Download Brand Asset Management Audit Template
Brand architect Ashley Libby Diaz shares her top three strategies, based on her work building and managing brands for over fifteen years:
- “Develop a detailed brand guide that outlines all brand elements, including logo details and usage guidelines, along with brand details, such as imagery, positioning, messaging, story, and promise.
- Implement an up-to-date repository of approved brand materials that are accessible to those who need them, including a cataloguing system with revision dates.
- Establish an approval process for new brand materials with appropriate sign-offs.”
Expert Tips for Getting Started with Brand Asset Management
Brand management is critical to ensuring that your company or product image transfers to the market space. If you work for a global organization that has numerous assets spanning a wide variety of versions, formats, and locations, how do you get started?

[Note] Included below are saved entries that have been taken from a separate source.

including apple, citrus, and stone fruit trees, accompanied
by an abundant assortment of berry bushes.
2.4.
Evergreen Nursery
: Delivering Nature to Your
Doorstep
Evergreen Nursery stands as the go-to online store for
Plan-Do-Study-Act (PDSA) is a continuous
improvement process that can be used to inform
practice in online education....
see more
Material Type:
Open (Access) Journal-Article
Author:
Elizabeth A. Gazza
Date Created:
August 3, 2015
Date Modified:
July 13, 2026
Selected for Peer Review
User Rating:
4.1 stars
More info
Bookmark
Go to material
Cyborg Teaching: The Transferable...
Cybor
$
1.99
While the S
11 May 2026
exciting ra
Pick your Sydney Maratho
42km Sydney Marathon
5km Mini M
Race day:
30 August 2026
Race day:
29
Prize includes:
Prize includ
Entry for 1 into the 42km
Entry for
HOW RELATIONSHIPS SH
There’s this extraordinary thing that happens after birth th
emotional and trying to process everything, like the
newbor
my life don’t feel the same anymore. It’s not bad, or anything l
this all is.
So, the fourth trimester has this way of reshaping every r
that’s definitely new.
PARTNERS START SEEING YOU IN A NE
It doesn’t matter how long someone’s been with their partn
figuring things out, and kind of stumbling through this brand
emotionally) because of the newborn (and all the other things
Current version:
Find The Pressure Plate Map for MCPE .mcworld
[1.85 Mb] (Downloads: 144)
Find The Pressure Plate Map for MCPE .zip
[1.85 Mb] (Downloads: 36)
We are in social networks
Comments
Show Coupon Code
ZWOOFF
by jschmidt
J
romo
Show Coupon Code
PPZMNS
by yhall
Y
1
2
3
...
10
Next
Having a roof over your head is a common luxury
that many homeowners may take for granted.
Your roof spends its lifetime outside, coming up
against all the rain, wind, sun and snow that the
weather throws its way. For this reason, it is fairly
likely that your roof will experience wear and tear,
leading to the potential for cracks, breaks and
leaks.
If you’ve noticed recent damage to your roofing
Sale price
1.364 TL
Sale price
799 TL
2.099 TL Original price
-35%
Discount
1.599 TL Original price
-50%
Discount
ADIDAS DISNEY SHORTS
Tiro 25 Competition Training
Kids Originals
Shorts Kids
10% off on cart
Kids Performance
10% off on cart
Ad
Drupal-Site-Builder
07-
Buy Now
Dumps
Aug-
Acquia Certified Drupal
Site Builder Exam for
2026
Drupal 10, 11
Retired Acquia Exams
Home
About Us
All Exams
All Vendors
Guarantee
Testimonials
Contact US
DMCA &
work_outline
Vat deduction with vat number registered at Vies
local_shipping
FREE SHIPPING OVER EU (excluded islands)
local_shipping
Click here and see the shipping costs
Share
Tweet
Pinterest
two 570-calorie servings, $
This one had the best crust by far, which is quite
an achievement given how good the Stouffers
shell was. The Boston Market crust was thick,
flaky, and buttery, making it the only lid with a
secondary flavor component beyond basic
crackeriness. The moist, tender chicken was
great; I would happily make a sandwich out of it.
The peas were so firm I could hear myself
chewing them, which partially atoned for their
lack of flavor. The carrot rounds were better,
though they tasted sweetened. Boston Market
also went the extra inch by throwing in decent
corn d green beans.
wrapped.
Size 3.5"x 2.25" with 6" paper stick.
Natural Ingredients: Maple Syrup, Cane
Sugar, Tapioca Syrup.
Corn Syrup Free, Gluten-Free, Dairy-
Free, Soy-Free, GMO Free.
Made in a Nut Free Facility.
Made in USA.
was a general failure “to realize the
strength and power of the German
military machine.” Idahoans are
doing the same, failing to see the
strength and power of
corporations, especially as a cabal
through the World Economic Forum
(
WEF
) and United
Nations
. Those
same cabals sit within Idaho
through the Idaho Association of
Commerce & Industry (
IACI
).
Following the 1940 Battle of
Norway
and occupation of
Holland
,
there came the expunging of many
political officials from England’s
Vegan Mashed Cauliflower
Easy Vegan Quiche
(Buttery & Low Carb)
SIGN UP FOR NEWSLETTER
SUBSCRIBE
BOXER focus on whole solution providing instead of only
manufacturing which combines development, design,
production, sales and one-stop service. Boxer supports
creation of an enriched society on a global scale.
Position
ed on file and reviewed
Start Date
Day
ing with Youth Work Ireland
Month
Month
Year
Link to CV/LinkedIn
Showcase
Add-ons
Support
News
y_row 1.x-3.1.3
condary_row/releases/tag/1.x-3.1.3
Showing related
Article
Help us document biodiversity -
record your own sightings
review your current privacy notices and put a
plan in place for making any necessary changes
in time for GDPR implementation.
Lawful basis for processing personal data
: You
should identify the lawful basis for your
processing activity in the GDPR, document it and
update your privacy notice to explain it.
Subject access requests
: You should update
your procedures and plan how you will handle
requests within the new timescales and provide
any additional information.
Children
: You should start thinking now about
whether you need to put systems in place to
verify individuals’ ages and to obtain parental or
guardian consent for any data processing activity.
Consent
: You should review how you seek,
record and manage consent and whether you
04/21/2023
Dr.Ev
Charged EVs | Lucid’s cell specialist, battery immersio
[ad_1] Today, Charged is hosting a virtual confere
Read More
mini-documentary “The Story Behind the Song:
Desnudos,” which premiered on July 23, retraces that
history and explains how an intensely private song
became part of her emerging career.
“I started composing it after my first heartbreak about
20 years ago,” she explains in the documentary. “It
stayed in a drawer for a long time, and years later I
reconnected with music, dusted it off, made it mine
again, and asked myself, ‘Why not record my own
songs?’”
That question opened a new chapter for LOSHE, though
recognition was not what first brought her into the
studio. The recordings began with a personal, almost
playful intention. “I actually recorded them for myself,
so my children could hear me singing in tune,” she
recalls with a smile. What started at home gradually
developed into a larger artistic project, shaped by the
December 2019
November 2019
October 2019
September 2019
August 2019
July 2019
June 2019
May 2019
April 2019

“Begin by creating a central location where all employees can find all brand communication assets. It should have separate areas for internal and external communications and subcategories, for example by office locations or function,” says Marilyn Heywood Paige, CMO, Paige Black. “Internal assets may be sub-categorized by department or function, such as training and operations. You may categorize external communications by sales, marketing, and client education. Having a well-organized central collection site is the first critical step to wrapping your arms around the challenge of making all your brand communications consistent and cohesive.”
A central BAM repository that is comprehensive, well organized, and accessible is the best tool for creating a notable brand.